Well, the comments below the graphs in the second image kind of give the game away. The key here is to notice that our statement $x = y \implies f(x) = f(y)$, when sketched, looks eerily similar to the requirement that all functions must pass what is known as the vertical line test.
The reason
Let’s look back at the definition of injectivity:
Let $f : A \rightarrow B$ be a function. Then f is said to be injective if
$\forall x,y \in A,\ f(x) = f(y) \implies x = y$
The missing piece, $x = y \implies f(x) = f(y)$, is hidden in the first line when we state that f is a function.
Since all functions pass the vertical line test (that’s indeed what it means to be a function) every function already satisfies this missing piece.
Hence, when we define the injectivity of functions, it is redundant to state that $\forall x,y \in A,\ x = y \implies f(x) = f(y)$ must also be satisfied, because the only way it wouldn’t be is if f wasn’t a function, which it is!
Conclusion
Definition of injectivity
Let $f : A \rightarrow B$ be a function.
Then f is said to be injective if
$\forall x,y \in A,\ f(x) = f(y) \implies x = y$
Definition of function
Let $f$ be a relation between the sets $A$ and $B$.

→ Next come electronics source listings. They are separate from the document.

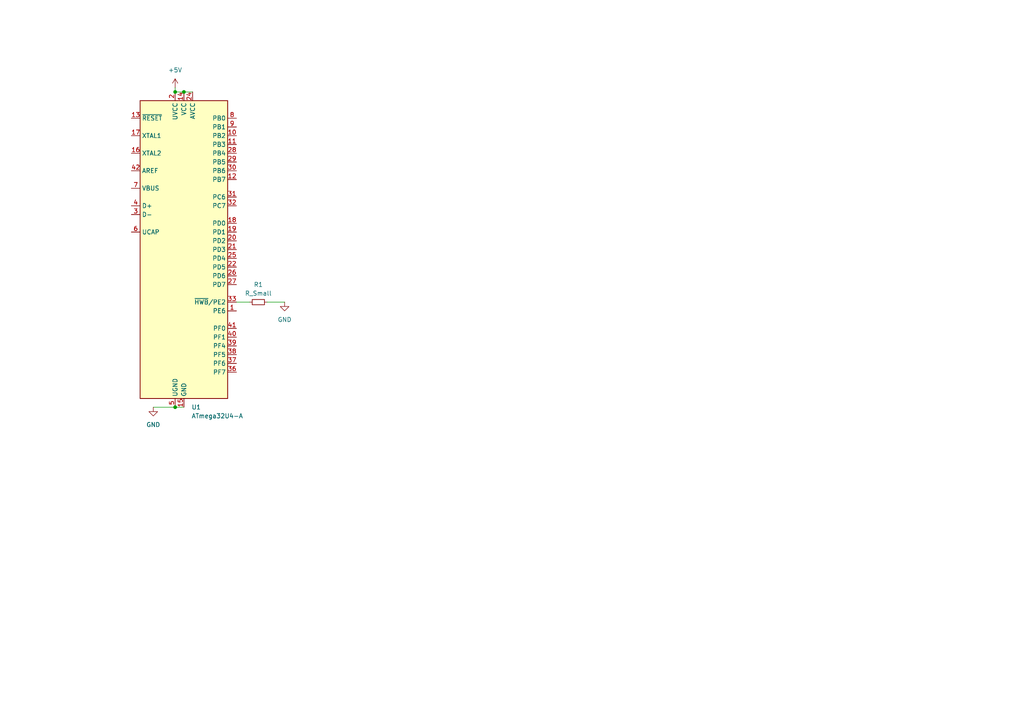
<source format=kicad_sch>
(kicad_sch
	(version 20231120)
	(generator "eeschema")
	(generator_version "8.0")
	(uuid "ead0b7a9-ba6b-4ebe-9743-f9bf9ccb09b9")
	(paper "A4")
	
	(junction
		(at 50.8 118.11)
		(diameter 0)
		(color 0 0 0 0)
		(uuid "35f75d95-902e-4f9f-afc6-fc6ad13c9393")
	)
	(junction
		(at 50.8 26.67)
		(diameter 0)
		(color 0 0 0 0)
		(uuid "c5eb6b08-9f36-4a09-bad9-2356a4924e19")
	)
	(junction
		(at 53.34 26.67)
		(diameter 0)
		(color 0 0 0 0)
		(uuid "d600da89-e83a-493c-9eab-ff42885097c4")
	)
	(wire
		(pts
			(xy 53.34 26.67) (xy 55.88 26.67)
		)
		(stroke
			(width 0)
			(type default)
		)
		(uuid "35601186-fbbd-40b4-8e69-92aa2b222970")
	)
	(wire
		(pts
			(xy 72.39 87.63) (xy 68.58 87.63)
		)
		(stroke
			(width 0)
			(type default)
		)
		(uuid "51f5c381-ef98-4931-af81-bf9e86b2827a")
	)
	(wire
		(pts
			(xy 50.8 25.4) (xy 50.8 26.67)
		)
		(stroke
			(width 0)
			(type default)
		)
		(uuid "972d7da2-101f-4191-a7e0-f8163f3f57f8")
	)
	(wire
		(pts
			(xy 82.55 87.63) (xy 77.47 87.63)
		)
		(stroke
			(width 0)
			(type default)
		)
		(uuid "adfb4ffd-edec-4286-b18f-11c519756f5d")
	)
	(wire
		(pts
			(xy 50.8 26.67) (xy 53.34 26.67)
		)
		(stroke
			(width 0)
			(type default)
		)
		(uuid "d751ade6-1aca-4e39-a088-1a95f807ecda")
	)
	(wire
		(pts
			(xy 44.45 118.11) (xy 50.8 118.11)
		)
		(stroke
			(width 0)
			(type default)
		)
		(uuid "e4f4cffb-3ceb-4662-8792-c7abdf22fad3")
	)
	(wire
		(pts
			(xy 50.8 118.11) (xy 53.34 118.11)
		)
		(stroke
			(width 0)
			(type default)
		)
		(uuid "eee96b5d-764b-470e-b645-596397de12b1")
	)
	(symbol
		(lib_id "power:GND")
		(at 82.55 87.63 0)
		(unit 1)
		(exclude_from_sim no)
		(in_bom yes)
		(on_board yes)
		(dnp no)
		(fields_autoplaced yes)
		(uuid "3c25b551-3256-44ca-ae3c-758f7f201fcb")
		(property "Reference" "#PWR03"
			(at 82.55 93.98 0)
			(effects
				(font
					(size 1.27 1.27)
				)
				(hide yes)
			)
		)
		(property "Value" "GND"
			(at 82.55 92.71 0)
			(effects
				(font
					(size 1.27 1.27)
				)
			)
		)
		(property "Footprint" ""
			(at 82.55 87.63 0)
			(effects
				(font
					(size 1.27 1.27)
				)
				(hide yes)
			)
		)
		(property "Datasheet" ""
			(at 82.55 87.63 0)
			(effects
				(font
					(size 1.27 1.27)
				)
				(hide yes)
			)
		)
		(property "Description" "Power symbol creates a global label with name \"GND\" , ground"
			(at 82.55 87.63 0)
			(effects
				(font
					(size 1.27 1.27)
				)
				(hide yes)
			)
		)
		(pin "1"
			(uuid "91d692cc-8778-43ff-b87e-891d852b886c")
		)
		(instances
			(project "KAT pcb"
				(path "/ead0b7a9-ba6b-4ebe-9743-f9bf9ccb09b9"
					(reference "#PWR03")
					(unit 1)
				)
			)
		)
	)
	(symbol
		(lib_id "Device:R_Small")
		(at 74.93 87.63 270)
		(unit 1)
		(exclude_from_sim no)
		(in_bom yes)
		(on_board yes)
		(dnp no)
		(fields_autoplaced yes)
		(uuid "5d50f014-3216-48b2-a2dd-aa84dc4a1bc4")
		(property "Reference" "R1"
			(at 74.93 82.55 90)
			(effects
				(font
					(size 1.27 1.27)
				)
			)
		)
		(property "Value" "R_Small"
			(at 74.93 85.09 90)
			(effects
				(font
					(size 1.27 1.27)
				)
			)
		)
		(property "Footprint" ""
			(at 74.93 87.63 0)
			(effects
				(font
					(size 1.27 1.27)
				)
				(hide yes)
			)
		)
		(property "Datasheet" "~"
			(at 74.93 87.63 0)
			(effects
				(font
					(size 1.27 1.27)
				)
				(hide yes)
			)
		)
		(property "Description" "Resistor, small symbol"
			(at 74.93 87.63 0)
			(effects
				(font
					(size 1.27 1.27)
				)
				(hide yes)
			)
		)
		(pin "1"
			(uuid "96caad43-f222-4432-b20e-192ce22cd4c4")
		)
		(pin "2"
			(uuid "c9da56fc-e1a8-4f58-88a0-a81fa2401b8f")
		)
		(instances
			(project "KAT pcb"
				(path "/ead0b7a9-ba6b-4ebe-9743-f9bf9ccb09b9"
					(reference "R1")
					(unit 1)
				)
			)
		)
	)
	(symbol
		(lib_id "power:+5V")
		(at 50.8 25.4 0)
		(unit 1)
		(exclude_from_sim no)
		(in_bom yes)
		(on_board yes)
		(dnp no)
		(fields_autoplaced yes)
		(uuid "85e74824-73d5-4932-8f3c-f69625a4f4ed")
		(property "Reference" "#PWR01"
			(at 50.8 29.21 0)
			(effects
				(font
					(size 1.27 1.27)
				)
				(hide yes)
			)
		)
		(property "Value" "+5V"
			(at 50.8 20.32 0)
			(effects
				(font
					(size 1.27 1.27)
				)
			)
		)
		(property "Footprint" ""
			(at 50.8 25.4 0)
			(effects
				(font
					(size 1.27 1.27)
				)
				(hide yes)
			)
		)
		(property "Datasheet" ""
			(at 50.8 25.4 0)
			(effects
				(font
					(size 1.27 1.27)
				)
				(hide yes)
			)
		)
		(property "Description" "Power symbol creates a global label with name \"+5V\""
			(at 50.8 25.4 0)
			(effects
				(font
					(size 1.27 1.27)
				)
				(hide yes)
			)
		)
		(pin "1"
			(uuid "72321703-897c-46e5-b3d1-5044fdf2c6a3")
		)
		(instances
			(project "KAT pcb"
				(path "/ead0b7a9-ba6b-4ebe-9743-f9bf9ccb09b9"
					(reference "#PWR01")
					(unit 1)
				)
			)
		)
	)
	(symbol
		(lib_id "power:GND")
		(at 44.45 118.11 0)
		(unit 1)
		(exclude_from_sim no)
		(in_bom yes)
		(on_board yes)
		(dnp no)
		(fields_autoplaced yes)
		(uuid "95f58b3f-bf8c-410d-9a28-2c13283b7a42")
		(property "Reference" "#PWR02"
			(at 44.45 124.46 0)
			(effects
				(font
					(size 1.27 1.27)
				)
				(hide yes)
			)
		)
		(property "Value" "GND"
			(at 44.45 123.19 0)
			(effects
				(font
					(size 1.27 1.27)
				)
			)
		)
		(property "Footprint" ""
			(at 44.45 118.11 0)
			(effects
				(font
					(size 1.27 1.27)
				)
				(hide yes)
			)
		)
		(property "Datasheet" ""
			(at 44.45 118.11 0)
			(effects
				(font
					(size 1.27 1.27)
				)
				(hide yes)
			)
		)
		(property "Description" "Power symbol creates a global label with name \"GND\" , ground"
			(at 44.45 118.11 0)
			(effects
				(font
					(size 1.27 1.27)
				)
				(hide yes)
			)
		)
		(pin "1"
			(uuid "e3620b7e-8762-489c-998b-0ebb3c4de0a5")
		)
		(instances
			(project "KAT pcb"
				(path "/ead0b7a9-ba6b-4ebe-9743-f9bf9ccb09b9"
					(reference "#PWR02")
					(unit 1)
				)
			)
		)
	)
	(symbol
		(lib_id "MCU_Microchip_ATmega:ATmega32U4-A")
		(at 53.34 72.39 0)
		(unit 1)
		(exclude_from_sim no)
		(in_bom yes)
		(on_board yes)
		(dnp no)
		(fields_autoplaced yes)
		(uuid "e8a1ec29-4ac3-4a3c-8066-b18fd4eef792")
		(property "Reference" "U1"
			(at 55.5341 118.11 0)
			(effects
				(font
					(size 1.27 1.27)
				)
				(justify left)
			)
		)
		(property "Value" "ATmega32U4-A"
			(at 55.5341 120.65 0)
			(effects
				(font
					(size 1.27 1.27)
				)
				(justify left)
			)
		)
		(property "Footprint" "Package_QFP:TQFP-44_10x10mm_P0.8mm"
			(at 53.34 72.39 0)
			(effects
				(font
					(size 1.27 1.27)
					(italic yes)
				)
				(hide yes)
			)
		)
		(property "Datasheet" "http://ww1.microchip.com/downloads/en/DeviceDoc/Atmel-7766-8-bit-AVR-ATmega16U4-32U4_Datasheet.pdf"
			(at 53.34 72.39 0)
			(effects
				(font
					(size 1.27 1.27)
				)
				(hide yes)
			)
		)
		(property "Description" "16MHz, 32kB Flash, 2.5kB SRAM, 1kB EEPROM, USB 2.0, TQFP-44"
			(at 53.34 72.39 0)
			(effects
				(font
					(size 1.27 1.27)
				)
				(hide yes)
			)
		)
		(pin "30"
			(uuid "e193fd30-7a89-4604-8302-e4e6c26a4451")
		)
		(pin "19"
			(uuid "251bd38d-d116-4719-854c-19543af7b4d4")
		)
		(pin "9"
			(uuid "b619be80-7e56-4632-9d5e-3a854f72d6a1")
		)
		(pin "10"
			(uuid "a3e5bfd8-a3f6-4df2-8d24-92badab2d1af")
		)
		(pin "38"
			(uuid "2935123d-4c91-4632-adf8-333f660914ae")
		)
		(pin "39"
			(uuid "33591e1b-db67-46f0-9a47-c51730028945")
		)
		(pin "5"
			(uuid "17771d06-1f78-4dc3-b7bf-c7c8c0ca450d")
		)
		(pin "6"
			(uuid "120bcb31-29f8-410f-a0e8-4a72ee1ea887")
		)
		(pin "26"
			(uuid "fa68710e-66ca-472f-b4aa-63c4cd8ffa7c")
		)
		(pin "7"
			(uuid "fa6d70bb-c4d8-47cd-90f3-63dbe363c64d")
		)
		(pin "27"
			(uuid "e848a44b-4f0b-4420-82d5-284cb03877ee")
		)
		(pin "28"
			(uuid "901b69c7-0a42-4725-b981-25a7db1ff540")
		)
		(pin "37"
			(uuid "83018a2a-c035-49ee-9eab-f448227ee49f")
		)
		(pin "4"
			(uuid "7a378141-bdf7-4cbc-aee3-bb6a9f36117a")
		)
		(pin "43"
			(uuid "d27455ba-72d0-49a7-91b7-dcc9448e467a")
		)
		(pin "36"
			(uuid "bd5347aa-7cf1-497a-9bc0-132d52446edf")
		)
		(pin "3"
			(uuid "bd551883-bba5-4c6e-b1d4-18a6d703165e")
		)
		(pin "15"
			(uuid "98d29260-047a-416c-83ed-b978deb288b7")
		)
		(pin "31"
			(uuid "141de616-b599-44e3-9bfb-8b868ddf3903")
		)
		(pin "32"
			(uuid "445ba0f5-5d9f-4753-a06a-4c9bba528f44")
		)
		(pin "34"
			(uuid "d25b94e7-add1-476f-9a23-bfeb78fd730f")
		)
		(pin "24"
			(uuid "9fb50127-f682-4830-a48b-16dc76f37275")
		)
		(pin "12"
			(uuid "5b842366-3b1b-4d43-9002-7c3c1afb760a")
		)
		(pin "17"
			(uuid "a13765a0-882e-4431-9418-5aa347255dd4")
		)
		(pin "18"
			(uuid "4c2771f3-9bdf-4c2b-adf1-31f8fa37ec99")
		)
		(pin "25"
			(uuid "fd1bacea-0821-4c0b-8e00-4a515737bffb")
		)
		(pin "44"
			(uuid "ea96a04d-201a-4746-8778-8d615db2b09b")
		)
		(pin "13"
			(uuid "dce7a5b7-ec81-4e16-a544-6be361887657")
		)
		(pin "41"
			(uuid "e5f50ed6-ec01-4dff-bc00-131b00336efd")
		)
		(pin "1"
			(uuid "29822b52-fcc6-4651-bb49-f7f6edb9f44b")
		)
		(pin "11"
			(uuid "b7cf12db-2dda-4748-8cde-2f6990ec9f3d")
		)
		(pin "40"
			(uuid "577d0e8b-0c28-48c3-bd10-40651945d7fa")
		)
		(pin "22"
			(uuid "65722081-6c14-406f-8dd4-bf707d2ef6c9")
		)
		(pin "16"
			(uuid "27e5981c-549e-4f27-a377-f7d2cf7e3d40")
		)
		(pin "35"
			(uuid "7c7a727b-cf15-471e-bf0c-635a9f2a99c0")
		)
		(pin "2"
			(uuid "91268cb7-ffcd-408d-b326-8c7578a2155d")
		)
		(pin "42"
			(uuid "b7d2846a-d97c-498c-a258-663b31c04dc0")
		)
		(pin "21"
			(uuid "fb142ee8-7eeb-420f-86ef-f34aea2fe69f")
		)
		(pin "8"
			(uuid "4cbe5ae7-c57d-4fe7-802f-17edd2a40ac5")
		)
		(pin "29"
			(uuid "cb00daf1-a5e5-4a72-9f10-50383fbb7620")
		)
		(pin "23"
			(uuid "adc7998e-4a48-4576-8b7e-e5511ddf1600")
		)
		(pin "33"
			(uuid "19501f0b-62f9-4a84-abc3-71fc0ac60e23")
		)
		(pin "20"
			(uuid "80b1e508-4987-4cbb-bd8c-cfee14fd18f4")
		)
		(pin "14"
			(uuid "c94eb91c-9c9e-47e9-9df5-4bfb33ab4b1e")
		)
		(instances
			(project "KAT pcb"
				(path "/ead0b7a9-ba6b-4ebe-9743-f9bf9ccb09b9"
					(reference "U1")
					(unit 1)
				)
			)
		)
	)
	(sheet_instances
		(path "/"
			(page "1")
		)
	)
)

</source>
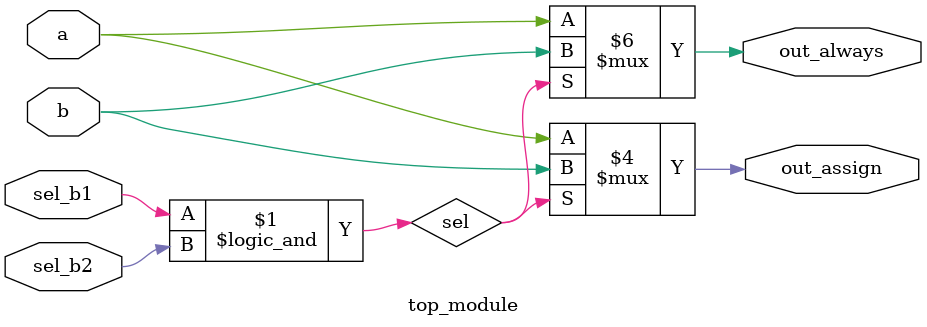
<source format=v>
module top_module(
    input a,
    input b,
    input sel_b1,
    input sel_b2,
    output wire out_assign,
    output reg out_always   ); 

    wire sel;
    assign sel = sel_b1 && sel_b2;
    
    always @(*) begin
        if (sel == 1 ) begin
            out_always = b;
        end
        else begin
            out_always = a;
        end
    end
    

    assign out_assign = sel ? b:a;

endmodule

</source>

Then f is said to be a function, and is denoted by $f : A \rightarrow B$, if
$\forall x,y \in A,\ x = y \implies f(x) = f(y)$
I tried to walk readers through my thought process as a fresh undergrad trying to figure out this definition and why it is the way it is. For some reason, this was never explained to me clearly. Maybe it was one of those things I missed back in high school, maybe it was so obvious to everyone else that the professors at UTD didn’t feel the need to elaborate, but I never once had anyone compare these two definitions side by side and explain how the combination of the two requirements is what yields the one-to-one property.